# Skinning coyotes warm video



## CaptainNorthwood (Jan 3, 2006)

I've never skinned a coyote warm but after seeing this video it looked alot easier. I usually don't have time to skin in the field due to lack of time before going to work. But if it is as easy as this guy makes it look I might have to re-think that decision. Heres the video for anyone interested.


----------



## lang49 (Aug 1, 2005)

When I first starting skinning canines, I too was of the opinion that skinning when the animal was warm was easier than cold. Now that I've got more experience, I'm not so sure that's true.

Sure, there are places where the hide seperates more easily from the carcass. But, it's also alot easier to tear holes in the places where the hide is thinner.

In hind sight, I think I prefer skinning a cold carcass as opposed to a warm one.


----------



## Beaverhunter2 (Jan 22, 2005)

I was thinking about putting my skinning machine in the receiver of my truck then next time I trap coyotes and just getting 1/2 mile away from the set and skinning them (warm). Now I'm not so sure. I may still try it, but I'll keep your thoughts in mind, Lang.

Thanks, Guys!

John


----------



## Beavermeadow trapper (Jan 15, 2011)

I've skinned a lot ***** out at night time hunting- it easier, but the time you loose checkingTraps or hunting is not worth it in my eyes. I can be more relaxed in my shed with heat and a cup of coffee. You'll find your self rushing though the skinning and through making the reset possibly. Just thought to think about good luck.


----------



## FREEPOP (Apr 11, 2002)

Lang is the first person that I've heard from that has tried warm skinning and went back to cold. I know Seldom really likes warm skinning as I do. Randy Smith has a video and I think they timed him at 3 minutes. He throws the coyotes right at the set. I believe coyote carcasus may draw in others because the mangy coyote I left in the filed last year turned into a canine hub with unbelieveable amounts of tracks and scent posts. Just my observations an thoughts though and I wish I weighed more so I could pull a coyote like that.


----------



## Moose57 (Sep 7, 2009)

Man these guys sure make it look real easy! Im not sure I could peel a banana in 3 mins let alone peel a coyote in 3 mins. I would much rather peel a warm yote than cold one. Still takes me at the minimum 15-20 mins to peel a warm yote...

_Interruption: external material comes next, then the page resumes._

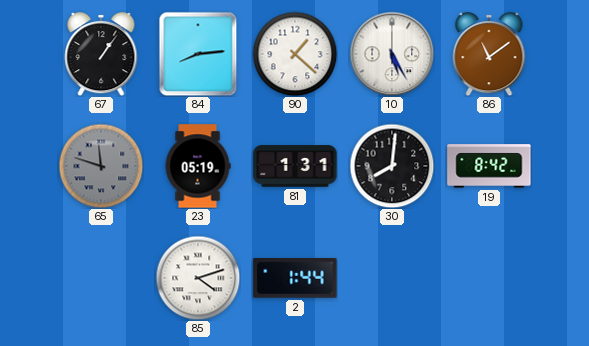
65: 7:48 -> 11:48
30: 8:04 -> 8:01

To the guys that can peel one in under 5 mins...


----------



## ottertrapper (Jan 6, 2006)

From my limited experience of skinning hot or cold I would take hot anyday of the week, they peel so much easier and it goes a lot faster. Just remember to be careful is all. Guys I know that catch good numbers of coyotes prefer warm over cold that was one of the first things I was warned about.

OT


----------



## CaptainNorthwood (Jan 3, 2006)

I can't comment on coyotes cause as I said I have never skinned one warm. I've skinned everything from ducks to deer to elk and I always had an easier time with a warm body than a cold one. About the only thing I found that didnt change warm or cold was a goldenye.....they suck. If they were as big as a coyote nobody would ever shoot one. :lol::lol:


----------